Plus de 5O % des patients sont hospitalisés en dehors des centres de traitement des brûlés (CTB).

Dans son Livre Blanc, la Société Francophone de Brûlologie propose différents leviers pour améliorer la situation

Plusieurs constats expliquent pourquoi plus de la moitié des patients ne sont pas hospitalisés dans un centre de traitement des brûlés, alors que les pouvoir publics ont défini en 2007 une organisation pour permettre une bonne prise en charge de tous les brûlés sur tout le territoire :

Par méconnaissance

Par manque de moyens de communication

Par manque d’expertise

Par sous-estimation de la complexité du traitement

Par assurance d’une réponse adaptée mais parcellaire

Par incohérence de la tarification

Dans son Livre Blanc, la Société Francophone de Brûlologie propose des solutions pour remédier à cette organisation défectueuse, en particulier en ce qui concerne la tarification. Les centres autorisés à la prise en charge des brûlés (CTB et centres de niveau 2) devraient bénéficier d’une exclusivité tarifaire. Actuellement, un centre hospitalier non-spécialisé pour l’accueil des brûlés reçoit le même financement qu’un CTB autorisé alors que ses charges sont moindres puisqu’il n’a pas à satisfaire aux obligations de ce dernier en matière de moyens et de personnels. Pour le centre hospitalier non-spécialisé, l’accueil des brûlés constitue une source importante de recettes, ce qui l’incitera à traiter ce type de patient et à ne pas solliciter d’avis spécialisé, alors qu’il devrait le faire, de peur que cette source de recettes ne lui échappe.

· · · · ·

Exercice à traiter:
Pouvez-vous citer mot pour mot le passage du texte sur la prise en charge des brûlés qui s'ouvre sur les mots contenant « Par incohérence de » et se referme sur « ne lui échappe. » ? Les entrées constituent un matériau distinct du texte sur la prise en charge des brûlés.

Entrées de données:
· · · · ·

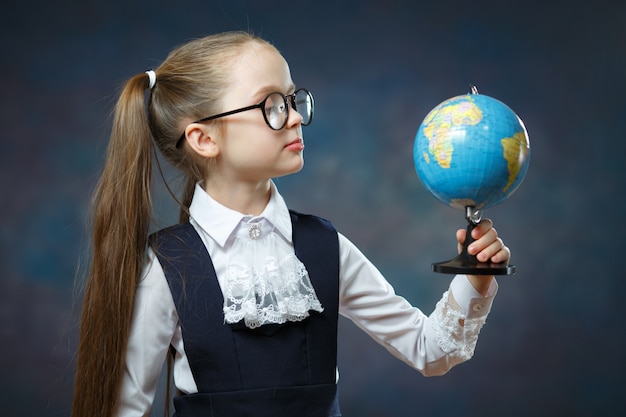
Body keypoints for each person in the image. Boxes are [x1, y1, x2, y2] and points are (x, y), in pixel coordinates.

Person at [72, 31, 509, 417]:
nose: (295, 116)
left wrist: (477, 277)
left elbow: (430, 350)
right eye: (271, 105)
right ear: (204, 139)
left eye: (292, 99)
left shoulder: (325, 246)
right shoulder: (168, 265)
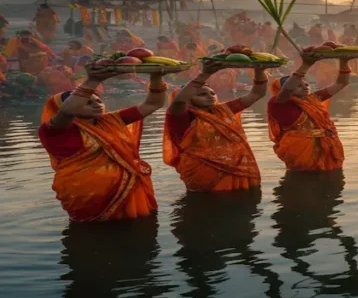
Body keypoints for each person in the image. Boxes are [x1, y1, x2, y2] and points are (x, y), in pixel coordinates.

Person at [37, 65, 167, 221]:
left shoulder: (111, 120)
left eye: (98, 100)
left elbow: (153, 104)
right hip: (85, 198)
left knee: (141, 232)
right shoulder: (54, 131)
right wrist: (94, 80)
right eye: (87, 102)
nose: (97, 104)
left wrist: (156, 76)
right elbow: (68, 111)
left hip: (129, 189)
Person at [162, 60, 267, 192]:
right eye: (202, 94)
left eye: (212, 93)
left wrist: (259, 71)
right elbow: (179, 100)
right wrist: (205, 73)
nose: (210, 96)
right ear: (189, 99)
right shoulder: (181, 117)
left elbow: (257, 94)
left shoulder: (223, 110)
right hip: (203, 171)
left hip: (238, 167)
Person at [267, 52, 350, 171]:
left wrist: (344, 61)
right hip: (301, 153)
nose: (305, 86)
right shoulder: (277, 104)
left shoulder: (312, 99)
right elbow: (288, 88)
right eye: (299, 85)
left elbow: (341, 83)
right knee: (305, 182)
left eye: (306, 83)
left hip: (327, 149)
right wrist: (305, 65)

· · · · ·

Corrigé de l'exercice:
Par incohérence de la tarification

Dans son Livre Blanc, la Société Francophone de Brûlologie propose des solutions pour remédier à cette organisation défectueuse, en particulier en ce qui concerne la tarification. Les centres autorisés à la prise en charge des brûlés (CTB et centres de niveau 2) devraient bénéficier d’une exclusivité tarifaire. Actuellement, un centre hospitalier non-spécialisé pour l’accueil des brûlés reçoit le même financement qu’un CTB autorisé alors que ses charges sont moindres puisqu’il n’a pas à satisfaire aux obligations de ce dernier en matière de moyens et de personnels. Pour le centre hospitalier non-spécialisé, l’accueil des brûlés constitue une source importante de recettes, ce qui l’incitera à traiter ce type de patient et à ne pas solliciter d’avis spécialisé, alors qu’il devrait le faire, de peur que cette source de recettes ne lui échappe.